◆ **Assigned task**:
All lines from the one containing "茨城県の有料老人ホームの介護求人" down to the final line of the entries below: return them exactly.

◆ **Data provided**:
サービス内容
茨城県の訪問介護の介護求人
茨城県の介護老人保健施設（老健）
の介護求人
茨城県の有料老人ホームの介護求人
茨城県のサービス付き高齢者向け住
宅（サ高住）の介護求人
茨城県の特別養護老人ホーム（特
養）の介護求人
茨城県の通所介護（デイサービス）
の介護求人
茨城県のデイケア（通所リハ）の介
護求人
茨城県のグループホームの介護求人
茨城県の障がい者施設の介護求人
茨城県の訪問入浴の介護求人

◆ **Solution for this problem**:
茨城県の有料老人ホームの介護求人
茨城県のサービス付き高齢者向け住
宅（サ高住）の介護求人
茨城県の特別養護老人ホーム（特
養）の介護求人
茨城県の通所介護（デイサービス）
の介護求人
茨城県のデイケア（通所リハ）の介
護求人
茨城県のグループホームの介護求人
茨城県の障がい者施設の介護求人
茨城県の訪問入浴の介護求人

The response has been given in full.